Mais les obligations d’État britanniques sont plus solides. Elles peuvent s’avérer intéressantes, car de nombreuses mauvaises nouvelles en termes d’inflation et de conjoncture ont déjà été prises en compte dans leurs cours. Des charges élevées guettant les ménages, en raison de la hausse des taux d’intérêt hypothécaires, et un effondrement du marché de l’immobilier résidentiel se dessinant à l’horizon, voilà de quoi augmenter la probabilité d’une récession. Si la croissance s’affaiblit davantage, la Banque d’Angleterre devra opérer un changement de cap radical l’année prochaine. De nombreuses obligations d’État britanniques se négocient nettement en dessous du pair, y compris l’obligation de référence actuelle à dix ans (c’est-à-dire à 90,7 pour un rendement de 4,45% à l’échéance). Actuellement, les rendements des obligations d’État britanniques sont supérieurs d’environ 64 points de base à ceux des États-Unis, ce qui constitue l’écart le plus important depuis la dernière grande crise financière internationale. Mais en fin de compte, les attentes optimistes concernant les rendements américains devraient aussi profiter aux obligations d’État britanniques, étant donné que des rendements plus élevés produisent un certain effet tampon.
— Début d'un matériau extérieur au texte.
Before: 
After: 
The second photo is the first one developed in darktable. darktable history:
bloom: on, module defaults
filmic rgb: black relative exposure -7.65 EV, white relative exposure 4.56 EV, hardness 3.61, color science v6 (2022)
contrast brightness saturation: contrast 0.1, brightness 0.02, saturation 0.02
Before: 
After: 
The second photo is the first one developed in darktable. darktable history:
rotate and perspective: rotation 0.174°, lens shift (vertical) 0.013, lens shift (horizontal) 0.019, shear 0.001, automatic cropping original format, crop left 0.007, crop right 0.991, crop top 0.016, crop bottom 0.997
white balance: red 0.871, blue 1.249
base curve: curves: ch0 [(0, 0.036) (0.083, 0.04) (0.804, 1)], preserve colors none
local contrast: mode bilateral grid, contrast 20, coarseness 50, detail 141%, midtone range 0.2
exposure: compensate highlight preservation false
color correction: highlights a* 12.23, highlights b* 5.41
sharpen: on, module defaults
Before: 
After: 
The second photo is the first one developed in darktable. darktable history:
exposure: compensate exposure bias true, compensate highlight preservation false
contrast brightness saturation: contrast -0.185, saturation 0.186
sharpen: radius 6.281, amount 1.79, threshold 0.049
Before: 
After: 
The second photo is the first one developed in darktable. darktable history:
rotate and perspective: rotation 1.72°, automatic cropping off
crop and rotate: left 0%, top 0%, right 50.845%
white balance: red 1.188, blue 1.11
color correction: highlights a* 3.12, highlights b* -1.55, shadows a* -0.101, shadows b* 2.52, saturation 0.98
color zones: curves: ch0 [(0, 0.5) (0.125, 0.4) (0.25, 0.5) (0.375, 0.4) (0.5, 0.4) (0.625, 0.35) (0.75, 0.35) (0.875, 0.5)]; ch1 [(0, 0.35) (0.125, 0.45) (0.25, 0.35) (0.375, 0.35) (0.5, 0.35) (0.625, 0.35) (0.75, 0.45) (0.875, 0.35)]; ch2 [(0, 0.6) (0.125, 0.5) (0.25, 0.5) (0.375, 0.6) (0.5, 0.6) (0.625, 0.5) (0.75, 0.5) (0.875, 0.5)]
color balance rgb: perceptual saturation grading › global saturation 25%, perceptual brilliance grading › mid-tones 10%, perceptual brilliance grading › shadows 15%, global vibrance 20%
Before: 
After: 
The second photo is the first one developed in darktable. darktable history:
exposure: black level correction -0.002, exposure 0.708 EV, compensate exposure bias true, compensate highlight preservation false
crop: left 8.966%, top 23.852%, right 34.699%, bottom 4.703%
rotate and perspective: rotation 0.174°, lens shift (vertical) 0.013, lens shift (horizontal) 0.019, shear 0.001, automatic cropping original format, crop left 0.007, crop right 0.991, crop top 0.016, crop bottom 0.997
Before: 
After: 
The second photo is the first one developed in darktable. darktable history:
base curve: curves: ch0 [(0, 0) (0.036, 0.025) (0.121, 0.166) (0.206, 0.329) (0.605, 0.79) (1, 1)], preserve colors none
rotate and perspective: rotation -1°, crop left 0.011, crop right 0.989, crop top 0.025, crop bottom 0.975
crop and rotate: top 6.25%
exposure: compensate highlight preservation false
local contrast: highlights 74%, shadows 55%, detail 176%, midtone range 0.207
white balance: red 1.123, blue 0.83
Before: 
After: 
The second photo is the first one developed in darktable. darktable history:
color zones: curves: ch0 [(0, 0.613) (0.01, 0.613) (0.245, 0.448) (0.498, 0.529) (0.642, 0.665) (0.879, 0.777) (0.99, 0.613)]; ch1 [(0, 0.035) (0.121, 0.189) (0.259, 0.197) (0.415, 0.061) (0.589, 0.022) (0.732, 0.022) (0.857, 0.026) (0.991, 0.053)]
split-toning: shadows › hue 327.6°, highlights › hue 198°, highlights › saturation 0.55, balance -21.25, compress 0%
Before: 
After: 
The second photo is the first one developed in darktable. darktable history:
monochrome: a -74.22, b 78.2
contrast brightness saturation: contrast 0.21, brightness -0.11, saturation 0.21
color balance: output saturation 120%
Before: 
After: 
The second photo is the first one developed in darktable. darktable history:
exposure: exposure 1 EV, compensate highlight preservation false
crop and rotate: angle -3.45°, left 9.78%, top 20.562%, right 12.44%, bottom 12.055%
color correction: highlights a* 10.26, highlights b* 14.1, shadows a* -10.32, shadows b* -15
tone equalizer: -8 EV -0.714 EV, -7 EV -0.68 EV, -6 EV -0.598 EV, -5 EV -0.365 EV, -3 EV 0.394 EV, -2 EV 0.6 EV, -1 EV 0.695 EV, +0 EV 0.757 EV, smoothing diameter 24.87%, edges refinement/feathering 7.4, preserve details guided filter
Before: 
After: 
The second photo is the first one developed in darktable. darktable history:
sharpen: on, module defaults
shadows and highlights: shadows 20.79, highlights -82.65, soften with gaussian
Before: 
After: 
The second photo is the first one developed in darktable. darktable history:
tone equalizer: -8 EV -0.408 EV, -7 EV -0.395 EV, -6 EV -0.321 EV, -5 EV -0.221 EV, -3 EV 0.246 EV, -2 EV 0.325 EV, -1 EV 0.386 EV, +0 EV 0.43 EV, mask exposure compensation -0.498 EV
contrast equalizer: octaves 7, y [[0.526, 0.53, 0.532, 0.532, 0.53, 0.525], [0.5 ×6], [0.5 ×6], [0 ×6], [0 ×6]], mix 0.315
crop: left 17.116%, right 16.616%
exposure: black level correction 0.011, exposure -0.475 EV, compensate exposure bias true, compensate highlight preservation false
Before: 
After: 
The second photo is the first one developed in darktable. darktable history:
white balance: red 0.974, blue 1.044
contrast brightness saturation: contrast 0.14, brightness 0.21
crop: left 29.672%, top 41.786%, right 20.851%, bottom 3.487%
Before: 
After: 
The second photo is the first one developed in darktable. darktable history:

L’état des finances publiques incite néanmoins à la prudence: dans ses récentes déclarations, l’Office for Budget Responsibility dresse un tableau sombre de la situation. Une inflation en recul et des taux d’intérêt plus bas seraient toutefois susceptibles de dissiper quelque peu les inquiétudes.

Un œil sur les banques centrales

L’inflation semble reculer. Il sera cependant difficile de la ramener au niveau visé par les banques centrales. Rien n’indique que les banques centrales sont disposées à abandonner leurs objectifs, de sorte qu’elles pourraient appuyer encore plus fermement sur le frein de la demande. Après la hausse que nous avons connue ces deux dernières années, les attentes en matière de salaires et d’inflation pourraient alors s’amenuiser. Pour les obligations, un tel scénario serait encore plus favorable, même si les taux d’intérêt à court terme devaient subir une hausse. Si la réalisation des objectifs d’inflation initiaux redevient envisageable au cours des six prochains mois, il sera intéressant d’observer le comportement qu’adopteront les banques centrales. On peut s’attendre à ce que les taux d’intérêt réels atteignent en effet un niveau inégalé ces deux dernières décennies. Le marché à terme laisse présager un taux d’intérêt réel d’environ un pour cent à moyen terme, ce qui semble plus raisonnable que les taux d’intérêt réels extrêmement bas enregistrés durant l’assouplissement quantitatif. Les taux d’intérêt nominaux pourraient alors baisser et l’inversion de la courbe des taux pourrait prendre fin. Pour les investisseurs en obligations, ce serait indéniablement une excellente nouvelle.